Cesáreo era peón de campo, huérfano y
casi no había escuchado voces humanas.
Sus parientes más cercanos eran sus dos
perros. Parece que venía gente de Buenos Aires y necesitaban la casa limpia y
el césped prolijo. Hacía veinte años que nadie visitaba el lugar.
Igual, Cesáreo, dejaba la casa como en
espejos y el jardín florido rodeaba un predio de césped inglés, que siguió
siendo inglés.
Cesáreo se puso el traje del último
mayordomo.
Arribó un auto largo y negro,
descendieron dos personas, con trajes oscuros y unas valijitas chatitas negras.
Cesáreo les mató el punto a todos,
camisa a rayitas blanco y negro, un moño de charol y un jaquet raído.
Parecía invisible, nadie lo miraba, se
trasladaban por la casa de a dos o tres.
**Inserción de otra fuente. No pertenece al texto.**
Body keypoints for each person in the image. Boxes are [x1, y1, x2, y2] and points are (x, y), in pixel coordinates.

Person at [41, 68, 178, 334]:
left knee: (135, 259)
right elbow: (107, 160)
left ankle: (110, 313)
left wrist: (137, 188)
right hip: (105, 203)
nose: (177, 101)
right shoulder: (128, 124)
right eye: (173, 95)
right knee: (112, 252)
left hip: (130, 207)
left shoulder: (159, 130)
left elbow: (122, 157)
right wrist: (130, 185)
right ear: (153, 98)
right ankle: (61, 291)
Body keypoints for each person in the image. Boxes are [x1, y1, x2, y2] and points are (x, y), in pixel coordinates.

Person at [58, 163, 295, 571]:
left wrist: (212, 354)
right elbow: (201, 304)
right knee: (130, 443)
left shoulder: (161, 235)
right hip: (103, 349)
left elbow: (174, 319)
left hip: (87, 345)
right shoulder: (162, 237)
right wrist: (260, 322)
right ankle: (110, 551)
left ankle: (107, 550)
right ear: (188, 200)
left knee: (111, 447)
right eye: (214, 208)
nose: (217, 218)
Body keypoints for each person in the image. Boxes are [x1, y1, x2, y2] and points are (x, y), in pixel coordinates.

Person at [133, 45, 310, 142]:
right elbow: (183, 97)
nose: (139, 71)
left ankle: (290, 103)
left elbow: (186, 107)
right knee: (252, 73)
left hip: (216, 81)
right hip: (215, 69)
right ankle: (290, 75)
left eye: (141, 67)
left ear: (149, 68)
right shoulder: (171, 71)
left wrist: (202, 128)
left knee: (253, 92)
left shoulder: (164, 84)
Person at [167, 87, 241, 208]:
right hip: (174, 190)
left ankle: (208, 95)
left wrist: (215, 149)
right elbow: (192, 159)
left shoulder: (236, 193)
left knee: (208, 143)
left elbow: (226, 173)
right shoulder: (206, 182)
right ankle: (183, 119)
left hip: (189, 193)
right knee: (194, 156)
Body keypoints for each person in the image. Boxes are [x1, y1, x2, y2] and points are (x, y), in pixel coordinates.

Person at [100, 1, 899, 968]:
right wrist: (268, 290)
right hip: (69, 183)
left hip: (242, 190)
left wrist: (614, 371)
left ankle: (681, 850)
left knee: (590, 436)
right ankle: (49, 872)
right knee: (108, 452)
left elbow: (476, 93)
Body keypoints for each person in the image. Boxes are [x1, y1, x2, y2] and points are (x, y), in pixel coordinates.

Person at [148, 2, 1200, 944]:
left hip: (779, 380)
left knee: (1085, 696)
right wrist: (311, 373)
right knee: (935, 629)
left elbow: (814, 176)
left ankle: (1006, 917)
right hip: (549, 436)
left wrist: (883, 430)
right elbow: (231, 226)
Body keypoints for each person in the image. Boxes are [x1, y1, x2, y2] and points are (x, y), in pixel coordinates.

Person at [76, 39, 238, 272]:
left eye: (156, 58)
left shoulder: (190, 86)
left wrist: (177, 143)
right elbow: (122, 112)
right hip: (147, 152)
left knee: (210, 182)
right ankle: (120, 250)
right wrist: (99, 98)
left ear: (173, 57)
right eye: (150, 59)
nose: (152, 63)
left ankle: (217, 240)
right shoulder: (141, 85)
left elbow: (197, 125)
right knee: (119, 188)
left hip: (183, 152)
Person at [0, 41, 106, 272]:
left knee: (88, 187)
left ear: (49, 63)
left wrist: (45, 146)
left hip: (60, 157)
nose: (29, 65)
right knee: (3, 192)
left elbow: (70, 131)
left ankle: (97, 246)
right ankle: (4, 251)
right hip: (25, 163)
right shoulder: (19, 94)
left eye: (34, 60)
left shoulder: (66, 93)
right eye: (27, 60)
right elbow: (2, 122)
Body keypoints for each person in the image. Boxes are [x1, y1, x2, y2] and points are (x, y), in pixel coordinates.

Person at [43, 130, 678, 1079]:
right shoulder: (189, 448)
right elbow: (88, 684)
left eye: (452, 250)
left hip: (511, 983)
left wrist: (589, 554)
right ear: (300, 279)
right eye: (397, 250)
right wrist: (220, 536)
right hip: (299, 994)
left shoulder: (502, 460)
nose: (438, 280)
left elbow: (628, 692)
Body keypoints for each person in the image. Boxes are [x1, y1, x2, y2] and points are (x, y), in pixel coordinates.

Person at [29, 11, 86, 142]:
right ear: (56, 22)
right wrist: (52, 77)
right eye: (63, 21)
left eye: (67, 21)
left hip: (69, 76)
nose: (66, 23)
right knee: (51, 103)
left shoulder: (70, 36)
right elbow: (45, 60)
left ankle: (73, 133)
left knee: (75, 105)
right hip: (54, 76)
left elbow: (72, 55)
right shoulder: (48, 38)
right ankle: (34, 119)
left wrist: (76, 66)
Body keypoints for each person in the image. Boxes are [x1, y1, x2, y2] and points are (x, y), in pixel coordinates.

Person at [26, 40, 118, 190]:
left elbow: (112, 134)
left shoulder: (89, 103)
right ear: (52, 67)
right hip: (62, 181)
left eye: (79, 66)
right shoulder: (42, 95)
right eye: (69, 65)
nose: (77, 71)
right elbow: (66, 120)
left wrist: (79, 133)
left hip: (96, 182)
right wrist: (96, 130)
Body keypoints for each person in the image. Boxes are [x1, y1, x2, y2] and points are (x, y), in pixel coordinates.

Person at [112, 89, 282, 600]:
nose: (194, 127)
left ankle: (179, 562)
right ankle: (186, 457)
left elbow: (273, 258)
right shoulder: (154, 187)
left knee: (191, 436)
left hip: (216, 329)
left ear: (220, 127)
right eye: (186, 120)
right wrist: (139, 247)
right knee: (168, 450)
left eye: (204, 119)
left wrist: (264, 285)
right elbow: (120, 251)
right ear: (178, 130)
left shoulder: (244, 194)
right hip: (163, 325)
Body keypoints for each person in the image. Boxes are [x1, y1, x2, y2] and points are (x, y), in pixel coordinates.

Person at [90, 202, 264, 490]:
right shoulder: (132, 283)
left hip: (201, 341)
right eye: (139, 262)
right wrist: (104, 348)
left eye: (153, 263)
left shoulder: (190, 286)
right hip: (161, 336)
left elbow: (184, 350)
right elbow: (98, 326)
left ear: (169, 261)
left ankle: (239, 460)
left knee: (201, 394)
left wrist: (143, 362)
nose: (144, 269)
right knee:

Él estaba asombrado de las valijitas
abiertas echando luces sobre las caras de los asistentes. Incansables con su
trabajo, para resistir tomaban sobrecitos de azúcar molida. Le pidieron a Cesáreo,
una pajita de la cocina. No encontró, les llevó la bombilla del mate, la pava
caliente y la yerba. Vio cómo el más gordo desenroscaba la punta de la
bombilla, se la metió en la nariz y tragó aire. Cesáreo escuchó con su tísico
oído de campo: - Lo llevamos a éste, nadie lo conoce, no tiene familia, dos
perros, que por suerte no hablan. Lo dormimos, tengo lo necesario. Bueno nos
vemos mañana-.
Cesáreo se preparó de inmediato, cuando
se apagó la última luz, reptó hasta el auto largo, quitó el combustible desde
abajo. Con una manguera llenó un bidón y lo hizo llover a lo largo del auto
negro. Cesáreo prendió la mecha y rodó sobre sí mismo por un barranco.
A la explosión le siguieron otros
explosivos que llevaban dentro del auto, los raros.
Luego del humo no quedó ni la gente ni la
casa. Don Cesáreo heredó el campo, de tres leguas de lado. No se asombró, se
puso el mameluco de trabajo. Las valijitas negras fueron lo único intacto y
Cesáreo las mató con una viga de mármol. Sangraban negro.